The city of Hackensack is located entirely within Birch Lake Township geographically but is a separate entity.

===Major highway===
- Minnesota State Highway 371

===Lakes===
- Birch Lake (east quarter)
- Blind Lake (northwest edge)
- Blueberry Lake
- Boss Lake
- Fish Lake
- Hattfield Lake
- High Bank Lake
- Hiram Lake
- Horseshoe Lake
- Larson Lake
- Little Boy Lake (northwest half)
- Little Webb Lake (vast majority)
- Mud Lake
- Paquet Lake
- Peterson Lake
- Pleasant Lake
- Round Lake (north half)
- Stony Lake
- Surprise Lake
- Sylvester Lake
- Tenmile Lake (east edge)
- Three Island Lake
- Webb Lake (vast majority)
- Woodchuck Lake
- Young Lake

===Adjacent townships===
- Turtle Lake Township (north)
- Pine Lake Township (northeast)
- Woodrow Township (east)
- Ponto Lake Township (southeast)
- Powers Township (south)
- Deerfield Township (southwest)
- Hiram Township (west)

===Cemeteries===
The township contains the following cemeteries: Finnelly and Hillcrest.

==Demographics==
As of the census of 2000, there were 573 people, 259 households, and 188 families residing in the township.

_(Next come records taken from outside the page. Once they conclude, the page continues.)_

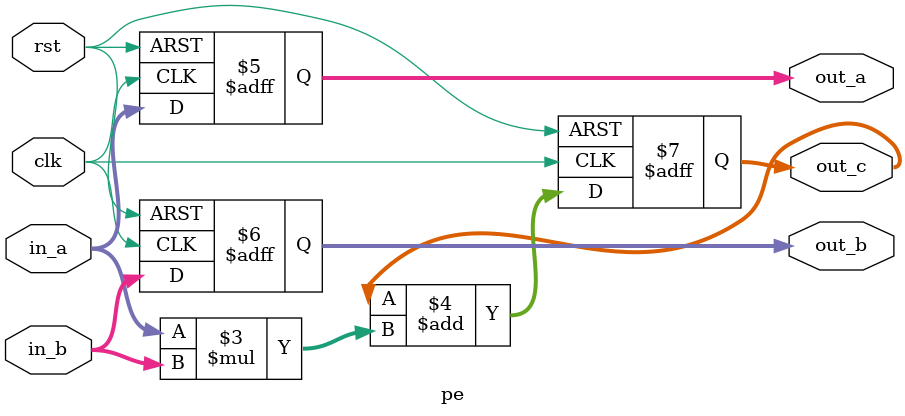
<source format=v>
module pe(
input clk,
input rst,
input[15:0] in_a,
input[15:0] in_b,
output reg[15:0] out_a,
output reg[15:0] out_b,
output reg[32:0] out_c
);


always@(posedge clk or negedge rst)
begin
if(!rst) begin
	out_a <= 0;
	out_b <= 0;
	out_c <= 0;
end
else begin
	out_a <= in_a;
	out_b <= in_b;
	out_c <= out_c + in_a*in_b;
end
end

endmodule

</source>
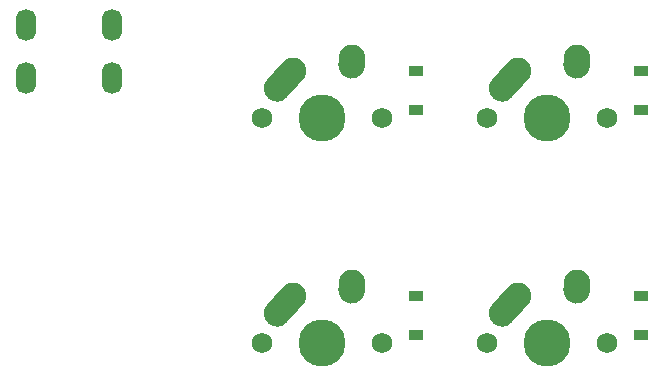
<source format=gbs>
G04 #@! TF.GenerationSoftware,KiCad,Pcbnew,(5.1.7)-1*
G04 #@! TF.CreationDate,2020-11-03T00:38:03-05:00*
G04 #@! TF.ProjectId,keyboard_test,6b657962-6f61-4726-945f-746573742e6b,rev?*
G04 #@! TF.SameCoordinates,Original*
G04 #@! TF.FileFunction,Soldermask,Bot*
G04 #@! TF.FilePolarity,Negative*
%FSLAX46Y46*%
G04 Gerber Fmt 4.6, Leading zero omitted, Abs format (unit mm)*
G04 Created by KiCad (PCBNEW (5.1.7)-1) date 2020-11-03 00:38:03*
%MOMM*%
%LPD*%
G01*
G04 APERTURE LIST*
%ADD10O,1.700000X2.700000*%
%ADD11C,1.750000*%
%ADD12C,2.250000*%
%ADD13C,3.987800*%
%ADD14R,1.200000X0.900000*%
G04 APERTURE END LIST*
D10*
X37781250Y-47625000D03*
X30481250Y-47625000D03*
X30481250Y-52125000D03*
X37781250Y-52125000D03*
D11*
X79692500Y-74612500D03*
X69532500Y-74612500D03*
D12*
X72112500Y-70612500D03*
D13*
X74612500Y-74612500D03*
G36*
G01*
X70051188Y-72909850D02*
X70051183Y-72909845D01*
G75*
G02*
X69965155Y-71321183I751317J837345D01*
G01*
X71275157Y-69861183D01*
G75*
G02*
X72863819Y-69775155I837345J-751317D01*
G01*
X72863819Y-69775155D01*
G75*
G02*
X72949847Y-71363817I-751317J-837345D01*
G01*
X71639845Y-72823817D01*
G75*
G02*
X70051183Y-72909845I-837345J751317D01*
G01*
G37*
D12*
X77152500Y-69532500D03*
G36*
G01*
X77035983Y-71234895D02*
X77035097Y-71234834D01*
G75*
G02*
X75990166Y-70035097I77403J1122334D01*
G01*
X76030166Y-69455097D01*
G75*
G02*
X77229903Y-68410166I1122334J-77403D01*
G01*
X77229903Y-68410166D01*
G75*
G02*
X78274834Y-69609903I-77403J-1122334D01*
G01*
X78234834Y-70189903D01*
G75*
G02*
X77035097Y-71234834I-1122334J77403D01*
G01*
G37*
D11*
X60642500Y-74612500D03*
X50482500Y-74612500D03*
D12*
X53062500Y-70612500D03*
D13*
X55562500Y-74612500D03*
G36*
G01*
X51001188Y-72909850D02*
X51001183Y-72909845D01*
G75*
G02*
X50915155Y-71321183I751317J837345D01*
G01*
X52225157Y-69861183D01*
G75*
G02*
X53813819Y-69775155I837345J-751317D01*
G01*
X53813819Y-69775155D01*
G75*
G02*
X53899847Y-71363817I-751317J-837345D01*
G01*
X52589845Y-72823817D01*
G75*
G02*
X51001183Y-72909845I-837345J751317D01*
G01*
G37*
D12*
X58102500Y-69532500D03*
G36*
G01*
X57985983Y-71234895D02*
X57985097Y-71234834D01*
G75*
G02*
X56940166Y-70035097I77403J1122334D01*
G01*
X56980166Y-69455097D01*
G75*
G02*
X58179903Y-68410166I1122334J-77403D01*
G01*
X58179903Y-68410166D01*
G75*
G02*
X59224834Y-69609903I-77403J-1122334D01*
G01*
X59184834Y-70189903D01*
G75*
G02*
X57985097Y-71234834I-1122334J77403D01*
G01*
G37*
D11*
X79692500Y-55562500D03*
X69532500Y-55562500D03*
D12*
X72112500Y-51562500D03*
D13*
X74612500Y-55562500D03*
G36*
G01*
X70051188Y-53859850D02*
X70051183Y-53859845D01*
G75*
G02*
X69965155Y-52271183I751317J837345D01*
G01*
X71275157Y-50811183D01*
G75*
G02*
X72863819Y-50725155I837345J-751317D01*
G01*
X72863819Y-50725155D01*
G75*
G02*
X72949847Y-52313817I-751317J-837345D01*
G01*
X71639845Y-53773817D01*
G75*
G02*
X70051183Y-53859845I-837345J751317D01*
G01*
G37*
D12*
X77152500Y-50482500D03*
G36*
G01*
X77035983Y-52184895D02*
X77035097Y-52184834D01*
G75*
G02*
X75990166Y-50985097I77403J1122334D01*
G01*
X76030166Y-50405097D01*
G75*
G02*
X77229903Y-49360166I1122334J-77403D01*
G01*
X77229903Y-49360166D01*
G75*
G02*
X78274834Y-50559903I-77403J-1122334D01*
G01*
X78234834Y-51139903D01*
G75*
G02*
X77035097Y-52184834I-1122334J77403D01*
G01*
G37*
D11*
X60642500Y-55562500D03*
X50482500Y-55562500D03*
D12*
X53062500Y-51562500D03*
D13*
X55562500Y-55562500D03*
G36*
G01*
X51001188Y-53859850D02*
X51001183Y-53859845D01*
G75*
G02*
X50915155Y-52271183I751317J837345D01*
G01*
X52225157Y-50811183D01*
G75*
G02*
X53813819Y-50725155I837345J-751317D01*
G01*
X53813819Y-50725155D01*
G75*
G02*
X53899847Y-52313817I-751317J-837345D01*
G01*
X52589845Y-53773817D01*
G75*
G02*
X51001183Y-53859845I-837345J751317D01*
G01*
G37*
D12*
X58102500Y-50482500D03*
G36*
G01*
X57985983Y-52184895D02*
X57985097Y-52184834D01*
G75*
G02*
X56940166Y-50985097I77403J1122334D01*
G01*
X56980166Y-50405097D01*
G75*
G02*
X58179903Y-49360166I1122334J-77403D01*
G01*
X58179903Y-49360166D01*
G75*
G02*
X59224834Y-50559903I-77403J-1122334D01*
G01*
X59184834Y-51139903D01*
G75*
G02*
X57985097Y-52184834I-1122334J77403D01*
G01*
G37*
D14*
X82550000Y-70581250D03*
X82550000Y-73881250D03*
X63500000Y-70581250D03*
X63500000Y-73881250D03*
X82550000Y-51531250D03*
X82550000Y-54831250D03*
X63500000Y-51531250D03*
X63500000Y-54831250D03*
M02*

</source>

The population density was 19.9 PD/sqmi. There were 647 housing units at an average density of 22.5 /sqmi. The racial makeup of the township was 98.43% White, and 1.57% from two or more races.

There were 259 households, out of which 17.0% had children under the age of 18 living with them, 69.9% were married couples living together, 2.3% had a female householder with no husband present, and 27.4% were non-families. 24.7% of all households were made up of individuals, and 7.7% had someone living alone who was 65 years of age or older. The average household size was 2.21 and the average family size was 2.61.

In the township the population was spread out, with 17.1% under the age of 18, 4.0% from 18 to 24, 15.7% from 25 to 44, 38.7% from 45 to 64, and 24.4% who were 65 years of age or older. The median age was 53 years. For every 100 females, there were 105.4 males. For every 100 females age 18 and over, there were 109.3 males.

The median income for a household in the township was $36,042, and the median income for a family was $39,327. Males had a median income of $31,500 versus $26,875 for females. The per capita income for the township was $18,687. About 2.8% of families and 5.4% of the population were below the poverty line, including 13.1% of those under age 18 and 1.5% of those age 65 or over.